In 2008, President Dahir Riyale Kahin announced the creation of new regions separated from the existing administrative regions. The area around Zeila was designated as part of the new Saraar Region, and the ceremony marking this change was attended by President Kahin, Interior Minister Abdillahi Ismail Irro, and other officials.

In October 2008, three suicide bombings occurred in Hargeisa, the capital of Somaliland. In response, Interior Minister Abdillahi Ismail Irro urged Somalilanders not to associate refugees from Somalia with the attackers or to subject them to violence or other hostile acts.

In March 2009, Suhuura Airways opened a new office at Hargeisa International Airport, and Interior Minister Abdillahi Ismail Irro attended the inauguration ceremony.

In August 2009, the Somaliland National Electoral Commission announced that the voter registration process for the upcoming presidential election was flawed and decided to nullify the registration. In response, opposition parties declared plans for a demonstration, but Interior Minister Abdillahi Ismail Irro warned that the protest would be illegal and a threat to public order, expressing his full support for the commission's decision.

In January 2010, Interior Minister Abdillahi Ismail Irro led a government delegation on an official visit to Djibouti, during which he conducted diplomatic engagements to strengthen relations between the two countries.

In March 2010, a delegation of Somaliland government and parliamentary officials visited Addis Ababa, Ethiopia, and Abdillahi Ismail Irro was among the members of the delegation.

In July 2010, following the presidential elections, Somaliland's presidency passed from Dahir Riyale Kahin to Ahmed Mohamed Mohamoud Silanyo. Silanyo then appointed Mohamed Abdi Gaboose, who had previously been detained while Abdillahi Ismail Irro was serving as interior minister, as the new Minister of Interior. However, during the handover ceremony the two men shared jokes about each other's history of arrests, creating a cordial and light-hearted atmosphere.

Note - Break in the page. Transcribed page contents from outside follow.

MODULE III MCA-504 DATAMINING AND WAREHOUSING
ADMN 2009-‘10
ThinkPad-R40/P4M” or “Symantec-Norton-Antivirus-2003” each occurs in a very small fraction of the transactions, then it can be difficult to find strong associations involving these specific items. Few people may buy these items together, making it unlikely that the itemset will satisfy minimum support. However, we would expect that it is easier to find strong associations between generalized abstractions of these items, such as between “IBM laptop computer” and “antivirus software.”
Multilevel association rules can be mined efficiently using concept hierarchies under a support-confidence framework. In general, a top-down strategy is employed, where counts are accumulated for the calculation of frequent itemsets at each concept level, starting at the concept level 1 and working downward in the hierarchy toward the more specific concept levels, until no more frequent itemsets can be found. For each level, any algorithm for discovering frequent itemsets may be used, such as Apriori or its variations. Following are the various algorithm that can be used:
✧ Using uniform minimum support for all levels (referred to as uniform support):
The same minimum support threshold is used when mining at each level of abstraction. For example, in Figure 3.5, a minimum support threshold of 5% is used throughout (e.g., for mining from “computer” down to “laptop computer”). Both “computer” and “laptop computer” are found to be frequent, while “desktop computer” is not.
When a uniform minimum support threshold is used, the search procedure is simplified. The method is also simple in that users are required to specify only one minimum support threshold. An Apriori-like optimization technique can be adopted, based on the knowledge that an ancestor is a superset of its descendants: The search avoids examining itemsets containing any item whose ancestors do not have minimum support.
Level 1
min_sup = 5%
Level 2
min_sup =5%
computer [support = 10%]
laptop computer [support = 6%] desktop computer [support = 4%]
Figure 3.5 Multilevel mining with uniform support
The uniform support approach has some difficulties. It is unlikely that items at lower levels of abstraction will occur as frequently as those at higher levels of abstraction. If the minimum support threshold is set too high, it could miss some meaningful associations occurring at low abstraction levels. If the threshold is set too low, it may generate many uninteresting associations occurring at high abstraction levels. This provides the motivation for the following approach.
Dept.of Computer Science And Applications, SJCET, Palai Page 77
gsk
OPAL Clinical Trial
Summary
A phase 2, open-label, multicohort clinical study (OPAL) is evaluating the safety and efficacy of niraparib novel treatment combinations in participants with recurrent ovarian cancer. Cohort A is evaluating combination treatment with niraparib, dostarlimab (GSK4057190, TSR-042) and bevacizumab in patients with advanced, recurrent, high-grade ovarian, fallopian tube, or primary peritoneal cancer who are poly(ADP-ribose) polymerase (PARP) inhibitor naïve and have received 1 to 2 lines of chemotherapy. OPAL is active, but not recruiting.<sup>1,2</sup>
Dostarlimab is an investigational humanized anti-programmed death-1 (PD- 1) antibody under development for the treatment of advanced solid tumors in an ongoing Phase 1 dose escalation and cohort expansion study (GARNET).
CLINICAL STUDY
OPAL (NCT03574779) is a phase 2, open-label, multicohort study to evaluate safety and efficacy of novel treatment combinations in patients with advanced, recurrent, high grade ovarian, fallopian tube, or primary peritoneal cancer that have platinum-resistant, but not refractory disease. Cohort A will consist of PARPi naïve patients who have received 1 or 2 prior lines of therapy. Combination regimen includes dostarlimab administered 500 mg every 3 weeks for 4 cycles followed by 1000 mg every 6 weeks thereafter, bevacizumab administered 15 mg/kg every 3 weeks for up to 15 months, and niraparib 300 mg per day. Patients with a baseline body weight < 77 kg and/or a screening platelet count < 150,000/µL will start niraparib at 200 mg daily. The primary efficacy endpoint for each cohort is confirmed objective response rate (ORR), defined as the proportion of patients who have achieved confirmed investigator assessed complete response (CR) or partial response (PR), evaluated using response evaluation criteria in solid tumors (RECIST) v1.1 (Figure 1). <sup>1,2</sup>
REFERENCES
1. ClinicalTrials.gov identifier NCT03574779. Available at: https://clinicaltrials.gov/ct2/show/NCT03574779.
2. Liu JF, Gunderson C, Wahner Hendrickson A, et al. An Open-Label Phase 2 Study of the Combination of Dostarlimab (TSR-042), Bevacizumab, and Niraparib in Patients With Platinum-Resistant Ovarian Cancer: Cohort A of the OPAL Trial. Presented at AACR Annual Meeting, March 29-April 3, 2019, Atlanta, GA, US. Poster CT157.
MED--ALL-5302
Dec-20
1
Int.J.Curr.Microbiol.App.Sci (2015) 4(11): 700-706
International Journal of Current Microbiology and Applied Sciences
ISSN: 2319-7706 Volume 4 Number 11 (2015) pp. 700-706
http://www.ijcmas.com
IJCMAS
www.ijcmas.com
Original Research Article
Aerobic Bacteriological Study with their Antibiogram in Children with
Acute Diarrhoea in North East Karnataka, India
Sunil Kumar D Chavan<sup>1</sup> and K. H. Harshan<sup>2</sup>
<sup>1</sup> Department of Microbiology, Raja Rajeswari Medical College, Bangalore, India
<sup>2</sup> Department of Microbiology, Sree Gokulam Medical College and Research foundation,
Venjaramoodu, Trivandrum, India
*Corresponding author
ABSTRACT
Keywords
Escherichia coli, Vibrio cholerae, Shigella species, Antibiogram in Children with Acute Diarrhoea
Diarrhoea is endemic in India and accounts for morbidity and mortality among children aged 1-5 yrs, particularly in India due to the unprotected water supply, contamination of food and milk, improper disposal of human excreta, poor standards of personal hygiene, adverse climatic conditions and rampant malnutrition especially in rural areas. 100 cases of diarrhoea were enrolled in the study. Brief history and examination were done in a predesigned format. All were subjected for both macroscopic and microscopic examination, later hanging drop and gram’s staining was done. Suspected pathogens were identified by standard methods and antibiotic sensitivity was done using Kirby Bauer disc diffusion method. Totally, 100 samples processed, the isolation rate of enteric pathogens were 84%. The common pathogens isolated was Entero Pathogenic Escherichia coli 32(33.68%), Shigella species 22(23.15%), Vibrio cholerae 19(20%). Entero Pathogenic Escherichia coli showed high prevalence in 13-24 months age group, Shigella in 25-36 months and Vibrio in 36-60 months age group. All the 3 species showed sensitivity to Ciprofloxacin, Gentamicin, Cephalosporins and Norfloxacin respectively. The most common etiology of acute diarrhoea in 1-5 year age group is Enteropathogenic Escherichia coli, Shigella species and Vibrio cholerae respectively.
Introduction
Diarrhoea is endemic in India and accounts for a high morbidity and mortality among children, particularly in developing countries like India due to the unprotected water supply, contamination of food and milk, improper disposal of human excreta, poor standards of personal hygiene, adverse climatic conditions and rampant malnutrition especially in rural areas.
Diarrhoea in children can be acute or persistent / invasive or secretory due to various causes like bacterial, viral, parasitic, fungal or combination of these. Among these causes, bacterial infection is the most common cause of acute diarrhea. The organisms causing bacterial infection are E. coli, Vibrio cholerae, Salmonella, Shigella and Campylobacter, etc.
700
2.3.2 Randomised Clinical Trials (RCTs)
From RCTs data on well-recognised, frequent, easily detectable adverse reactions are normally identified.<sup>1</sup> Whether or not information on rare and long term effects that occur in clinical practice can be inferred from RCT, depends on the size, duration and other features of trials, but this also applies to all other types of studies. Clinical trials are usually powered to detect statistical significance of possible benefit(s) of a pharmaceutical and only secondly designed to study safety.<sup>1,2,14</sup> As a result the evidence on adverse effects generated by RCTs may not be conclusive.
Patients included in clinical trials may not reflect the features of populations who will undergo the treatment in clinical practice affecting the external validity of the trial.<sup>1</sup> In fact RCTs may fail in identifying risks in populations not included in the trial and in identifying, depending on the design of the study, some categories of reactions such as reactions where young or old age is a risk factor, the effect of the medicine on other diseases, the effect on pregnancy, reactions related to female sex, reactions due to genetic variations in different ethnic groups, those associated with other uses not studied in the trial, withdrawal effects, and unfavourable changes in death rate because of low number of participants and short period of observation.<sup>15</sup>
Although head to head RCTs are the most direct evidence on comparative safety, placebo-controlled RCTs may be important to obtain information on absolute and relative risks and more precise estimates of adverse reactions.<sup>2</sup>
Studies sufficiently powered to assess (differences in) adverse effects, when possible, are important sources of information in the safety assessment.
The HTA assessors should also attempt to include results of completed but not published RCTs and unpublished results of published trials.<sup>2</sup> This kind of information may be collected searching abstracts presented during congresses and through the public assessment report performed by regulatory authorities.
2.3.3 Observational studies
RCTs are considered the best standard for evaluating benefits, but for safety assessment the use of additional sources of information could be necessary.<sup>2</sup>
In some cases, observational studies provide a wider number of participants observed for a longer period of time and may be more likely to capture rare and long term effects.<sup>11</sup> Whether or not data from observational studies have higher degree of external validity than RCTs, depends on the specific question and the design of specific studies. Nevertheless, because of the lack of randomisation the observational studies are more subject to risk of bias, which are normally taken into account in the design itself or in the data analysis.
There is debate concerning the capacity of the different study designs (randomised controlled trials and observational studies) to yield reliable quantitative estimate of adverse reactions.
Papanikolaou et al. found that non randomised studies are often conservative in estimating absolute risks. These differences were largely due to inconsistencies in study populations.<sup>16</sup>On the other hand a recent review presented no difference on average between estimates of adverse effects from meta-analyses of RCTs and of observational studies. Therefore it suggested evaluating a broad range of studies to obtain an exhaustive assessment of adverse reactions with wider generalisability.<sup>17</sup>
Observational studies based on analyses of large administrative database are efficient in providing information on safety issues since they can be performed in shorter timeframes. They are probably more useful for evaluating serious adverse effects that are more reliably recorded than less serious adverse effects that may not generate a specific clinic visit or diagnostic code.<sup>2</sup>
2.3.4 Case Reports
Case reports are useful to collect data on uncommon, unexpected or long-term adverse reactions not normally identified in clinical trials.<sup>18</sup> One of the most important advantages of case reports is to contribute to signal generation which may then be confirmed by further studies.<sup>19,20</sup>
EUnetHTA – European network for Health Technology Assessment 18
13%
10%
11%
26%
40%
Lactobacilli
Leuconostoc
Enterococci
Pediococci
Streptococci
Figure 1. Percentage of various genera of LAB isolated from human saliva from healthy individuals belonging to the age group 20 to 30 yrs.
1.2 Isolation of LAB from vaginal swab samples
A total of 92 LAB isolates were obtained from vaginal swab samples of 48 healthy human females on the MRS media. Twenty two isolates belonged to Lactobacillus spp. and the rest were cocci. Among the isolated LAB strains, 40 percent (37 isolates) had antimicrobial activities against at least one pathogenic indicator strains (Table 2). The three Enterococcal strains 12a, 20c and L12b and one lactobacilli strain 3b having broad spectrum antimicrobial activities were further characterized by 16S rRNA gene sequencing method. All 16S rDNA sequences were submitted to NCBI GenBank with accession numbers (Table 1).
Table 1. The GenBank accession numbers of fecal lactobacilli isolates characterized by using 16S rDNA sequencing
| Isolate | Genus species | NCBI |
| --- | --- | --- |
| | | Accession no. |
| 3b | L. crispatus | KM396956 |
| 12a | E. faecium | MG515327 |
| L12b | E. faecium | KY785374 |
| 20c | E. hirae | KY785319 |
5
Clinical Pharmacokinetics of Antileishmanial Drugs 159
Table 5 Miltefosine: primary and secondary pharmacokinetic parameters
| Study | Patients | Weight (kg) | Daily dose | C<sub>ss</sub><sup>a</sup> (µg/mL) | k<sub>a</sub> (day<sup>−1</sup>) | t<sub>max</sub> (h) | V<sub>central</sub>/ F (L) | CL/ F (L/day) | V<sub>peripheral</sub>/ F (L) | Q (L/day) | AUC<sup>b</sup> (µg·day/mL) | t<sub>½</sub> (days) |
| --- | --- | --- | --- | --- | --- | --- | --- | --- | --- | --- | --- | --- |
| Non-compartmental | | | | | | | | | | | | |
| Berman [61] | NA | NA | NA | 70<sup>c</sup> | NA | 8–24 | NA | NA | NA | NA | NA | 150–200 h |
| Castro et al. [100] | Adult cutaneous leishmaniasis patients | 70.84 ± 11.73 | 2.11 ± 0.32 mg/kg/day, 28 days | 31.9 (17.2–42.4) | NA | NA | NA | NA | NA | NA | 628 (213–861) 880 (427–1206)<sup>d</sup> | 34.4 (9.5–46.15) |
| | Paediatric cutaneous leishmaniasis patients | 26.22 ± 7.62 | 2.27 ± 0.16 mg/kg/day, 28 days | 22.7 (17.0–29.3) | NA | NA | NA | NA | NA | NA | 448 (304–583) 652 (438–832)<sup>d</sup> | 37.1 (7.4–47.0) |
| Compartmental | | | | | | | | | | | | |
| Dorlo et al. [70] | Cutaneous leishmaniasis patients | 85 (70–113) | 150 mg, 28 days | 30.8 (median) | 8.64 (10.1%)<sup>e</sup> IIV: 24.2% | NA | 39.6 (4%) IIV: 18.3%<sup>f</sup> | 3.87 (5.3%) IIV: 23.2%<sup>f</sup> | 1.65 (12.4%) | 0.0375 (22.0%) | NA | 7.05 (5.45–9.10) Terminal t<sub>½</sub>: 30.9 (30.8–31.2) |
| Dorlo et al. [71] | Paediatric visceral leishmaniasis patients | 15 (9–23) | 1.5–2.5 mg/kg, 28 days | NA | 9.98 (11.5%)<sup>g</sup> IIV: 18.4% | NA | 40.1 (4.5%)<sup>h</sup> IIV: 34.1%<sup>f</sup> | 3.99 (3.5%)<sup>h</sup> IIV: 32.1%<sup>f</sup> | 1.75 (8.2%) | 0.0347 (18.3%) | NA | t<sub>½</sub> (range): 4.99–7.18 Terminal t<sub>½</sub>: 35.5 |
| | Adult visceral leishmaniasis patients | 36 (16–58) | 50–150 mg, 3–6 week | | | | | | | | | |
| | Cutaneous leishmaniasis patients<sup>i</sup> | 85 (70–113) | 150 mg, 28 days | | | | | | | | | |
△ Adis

In February 2013, the Somaliland government awarded certificates of honour to 100 individuals for their contributions to national development, and Abdillahi Ismail Irro was selected as one of the two recipients recognized in the “Security-Intelligence” sector.

===Waddani Party===
In July 2017, Abdillahi Ismail Irro joined the Waddani party together with Ahmed Jambir Suldan and other politicians from the same clan.

In July 2024, Waddani Party presidential candidate Abdirahman Mohamed Abdullahi Irro held a ceremony to welcome a group of intellectuals and youth who had newly declared their support for the party, and Abdillahi Ismail Irro attended the event as one of the party's senior figures.